The tools are based in Python 2.7, javascript, html5, pyqt5, and d3.js.

joegi

Last update: MAR15-2016.

   

##License:

BSD 3-Clause License

Copyright (c) 2015, Giovanni Bailardi, Joel Guerrero, Haileyesus Kifle. All rights reserved.

Redistribution and use in source and binary forms, with or without modification, are permitted provided that the following conditions are met:

  1. Redistributions of source code must retain the above copyright notice, this list of conditions and the following disclaimer.

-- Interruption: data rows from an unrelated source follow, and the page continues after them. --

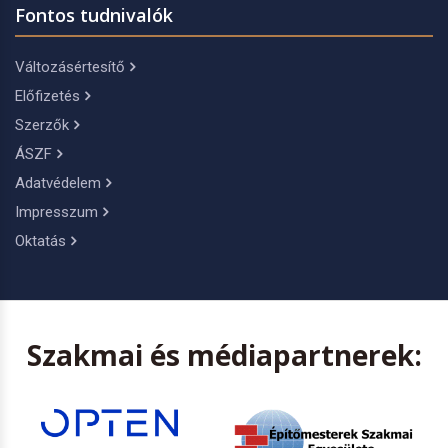
Fontos tudnivalók
Változásértesítő
Előfizetés
Szerzők
ÁSZF
Adatvédelem
Impresszum
Oktatás
Szakmai és médiapartnerek:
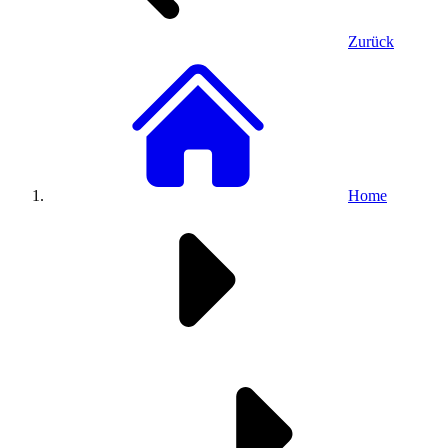
Zurück
Home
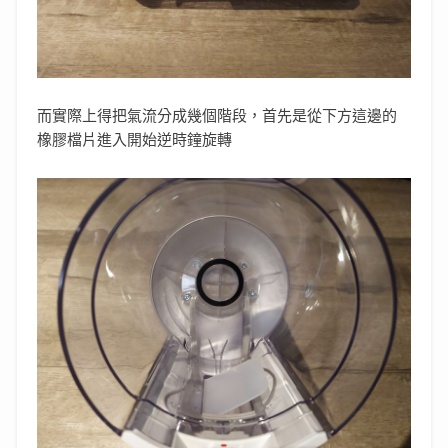
而實際上得把氣流分成幾個階段，首先是從下方這邊的
橡膠檔片進入開始逆時鐘旋轉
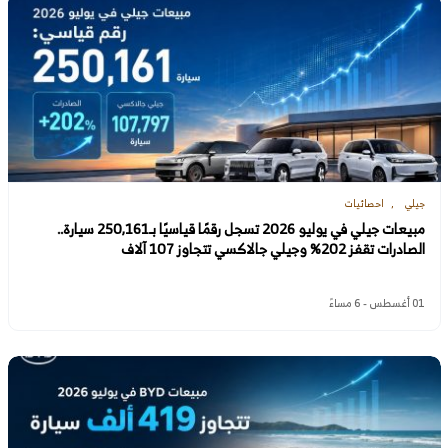
جيلي
احصائيات
مبيعات جيلي في يوليو 2026 تسجل رقمًا قياسيًا بـ250,161 سيارة..
الصادرات تقفز 202% وجيلي جالاكسي تتجاوز 107 آلاف
01 أغسطس - 6 مساءً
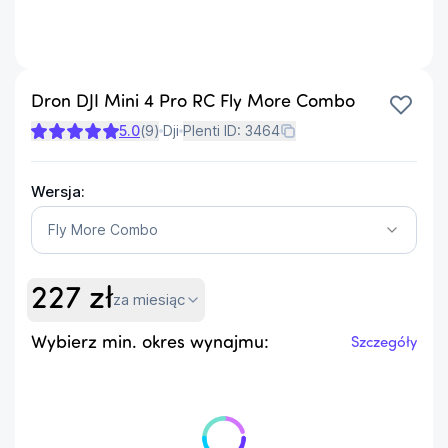
Dron DJI Mini 4 Pro RC Fly More Combo
5.0
(
9
)
Dji
Plenti ID:
3464
Wersja:
Fly More Combo
227
zł
za miesiąc
Wybierz min. okres wynajmu:
Szczegóły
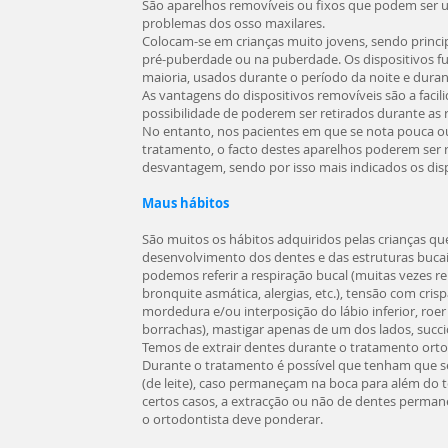
São aparelhos removíveis ou fixos que podem ser u
problemas dos osso maxilares.
Colocam-se em crianças muito jovens, sendo princi
pré-puberdade ou na puberdade. Os dispositivos fu
maioria, usados durante o período da noite e duran
As vantagens do dispositivos removíveis são a faci
possibilidade de poderem ser retirados durante as r
No entanto, nos pacientes em que se nota pouca 
tratamento, o facto destes aparelhos poderem ser 
desvantagem, sendo por isso mais indicados os disp
Maus hábitos
São muitos os hábitos adquiridos pelas crianças 
desenvolvimento dos dentes e das estruturas bucai
podemos referir a respiração bucal (muitas vezes 
bronquite asmática, alergias, etc.), tensão com cris
mordedura e/ou interposição do lábio inferior, roer
borrachas), mastigar apenas de um dos lados, succi
Temos de extrair dentes durante o tratamento ort
Durante o tratamento é possível que tenham que se
(de leite), caso permaneçam na boca para além do 
certos casos, a extracção ou não de dentes perman
o ortodontista deve ponderar.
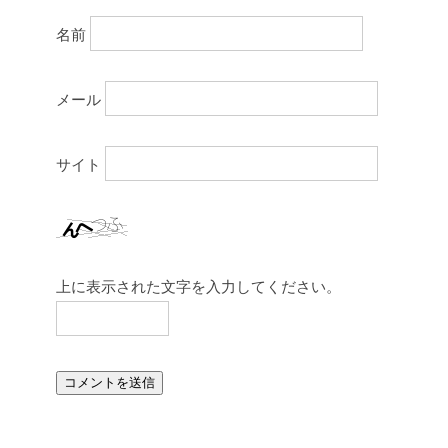
名前
メール
サイト
上に表示された文字を入力してください。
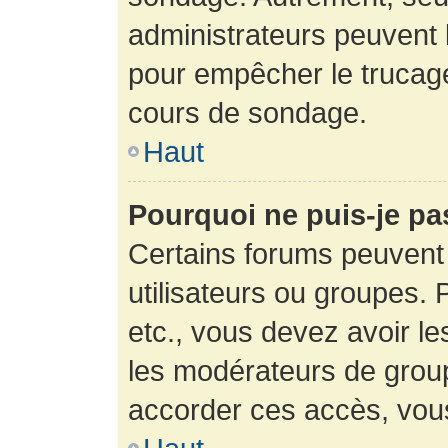
administrateurs peuvent l
pour empêcher le trucage
cours de sondage.
Haut
Pourquoi ne puis-je pa
Certains forums peuvent 
utilisateurs ou groupes. P
etc., vous devez avoir le
les modérateurs de group
accorder ces accès, vou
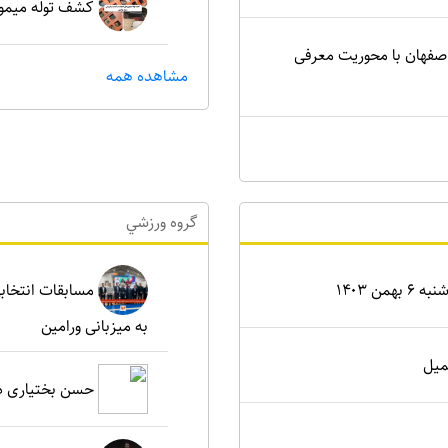
کشف توله میمون
اصفهان با محوریت معرفی
مشاهده همه
گروه ورزشي
ن ۱۴۰۳
مسابقات انتخابی
به میزبانی ورامین
میل
حسن بختیاری دو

  2. Redistributions in binary form must reproduce the above copyright notice, this list of conditions and the following disclaimer in the documentation and/or other materials provided with the distribution.

  3. Neither the name of the copyright holder nor the names of its contributors may be used to endorse or promote products derived from this software without specific prior written permission.

THIS SOFTWARE IS PROVIDED BY THE COPYRIGHT HOLDERS AND CONTRIBUTORS "AS IS" AND ANY EXPRESS OR IMPLIED WARRANTIES, INCLUDING, BUT NOT LIMITED TO, THE IMPLIED WARRANTIES OF MERCHANTABILITY AND FITNESS FOR A PARTICULAR PURPOSE ARE DISCLAIMED. IN NO EVENT SHALL THE COPYRIGHT HOLDER OR CONTRIBUTORS BE LIABLE FOR ANY DIRECT, INDIRECT, INCIDENTAL, SPECIAL, EXEMPLARY, OR CONSEQUENTIAL DAMAGES (INCLUDING, BUT NOT LIMITED TO, PROCUREMENT OF SUBSTITUTE GOODS OR SERVICES; LOSS OF USE, DATA, OR PROFITS; OR BUSINESS INTERRUPTION) HOWEVER CAUSED AND ON ANY THEORY OF LIABILITY, WHETHER IN CONTRACT, STRICT LIABILITY, OR TORT (INCLUDING NEGLIGENCE OR OTHERWISE) ARISING IN ANY WAY OUT OF THE USE OF THIS SOFTWARE, EVEN IF ADVISED OF THE POSSIBILITY OF SUCH DAMAGE.